Note: The name Coureurs Des Bois is occasionally interchanged with that of the voyageurs, but while some coureurs des bois may have been enlisted as voyageurs, in fact, the coureurs des bois predated the influx of the voyaguers who were the canoe travelers hired to work for the big fur companies like the North West Company, the Hudson's Bay Company, the XY Company, or the American Fur Company.

While licensed fur traders had the blessing of the government and the fur companies, the coureurs des bois were unlicensed to trade, though trade they did. That's right. They were the rebels of the forest.

The French King, in an attempt to regulate trade, had created laws which forbade anyone to go into Indian country to trade except those of the monopoly company. Licenses were granted, but only to a select few. The government preferred the native population to bring their furs directly to French merchants. But as population increased, more and more young men looked to the fur trade for their living, and with only minimal licenses being issued, that meant they had no choice but to work independently. Young men began deserting their assigned seignories (farms) in New France and escaped to the wilderness, drawn by the prospect of fortune as well as the lure of an unstructured life in the Indian villages. It has been estimated that, by the end of the seventeenth century, possibly as may as one-third of able-bodied men had chosen the life of the coureur des bois, choosing to break the law and escape to the wilderness to trade for furs themselves. Once they had a taste of the free-roving, adventurous life of the coureur des bois, they seldom returned to the colonies or their farms, even though the punishment, if caught, would be severe.
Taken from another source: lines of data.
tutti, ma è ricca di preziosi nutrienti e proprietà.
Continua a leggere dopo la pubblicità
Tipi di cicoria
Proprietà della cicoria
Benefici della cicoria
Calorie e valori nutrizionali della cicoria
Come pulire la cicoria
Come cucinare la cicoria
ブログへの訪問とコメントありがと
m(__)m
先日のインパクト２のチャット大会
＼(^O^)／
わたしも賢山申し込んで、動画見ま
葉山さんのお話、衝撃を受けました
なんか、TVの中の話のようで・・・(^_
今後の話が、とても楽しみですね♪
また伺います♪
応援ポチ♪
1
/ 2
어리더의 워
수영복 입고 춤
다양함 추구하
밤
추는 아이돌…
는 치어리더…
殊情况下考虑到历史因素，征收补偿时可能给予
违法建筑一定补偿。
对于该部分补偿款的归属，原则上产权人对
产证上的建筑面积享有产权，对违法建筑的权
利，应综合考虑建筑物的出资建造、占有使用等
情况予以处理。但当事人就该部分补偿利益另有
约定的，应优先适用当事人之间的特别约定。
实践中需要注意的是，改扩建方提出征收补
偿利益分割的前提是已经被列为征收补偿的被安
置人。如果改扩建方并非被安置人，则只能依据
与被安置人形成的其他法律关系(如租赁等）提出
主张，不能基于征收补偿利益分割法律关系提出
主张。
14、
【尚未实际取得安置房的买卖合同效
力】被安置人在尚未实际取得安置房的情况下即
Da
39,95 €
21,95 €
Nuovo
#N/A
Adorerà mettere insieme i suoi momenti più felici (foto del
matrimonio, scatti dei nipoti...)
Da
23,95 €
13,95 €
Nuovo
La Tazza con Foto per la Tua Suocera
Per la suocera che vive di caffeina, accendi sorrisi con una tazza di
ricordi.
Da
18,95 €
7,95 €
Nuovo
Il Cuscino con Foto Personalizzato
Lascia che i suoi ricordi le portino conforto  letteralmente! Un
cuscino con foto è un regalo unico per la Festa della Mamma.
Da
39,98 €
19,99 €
These independent traders thought that operating outside government regulation a risk worth taking and a life worth living. They genuinely enjoyed the camaraderie of the First Nations people with whom they often settled and raised families, and they became fluent negotiators and adept guides.

You might think that since the coureurs des bois did their work illicitly, colonists would refuse to trade with them. However, not only did the colonists trade with them, when times were tough, colonists often took part in the trade and became coureurs des bois themselves.

You may recall in my article last month, I wrote of the explorer Du Luth, who belatedly recalled that'd he'd gone on his adventure without the proper license, and made a hurried attempt to remedy the situation by claiming all the land he explored for the King of France. There were some other famous explorers who began as coureur des bois as well. Here are several of the most notable:

  • Radisson and Groseilliers were brothers and coureurs des bois credited with establishing the Hudson Bay Company.
  • Étienne Brulé was the first European to see the Great Lakes.
  • Jean Nicolet explored the region around Green Bay and established peace with the Indians there.


etienne_brule
Etienne Brulé
The coureur des bois were itinerant bush-rangers, whose explorations and inroads into the continent paved the way for many to follow.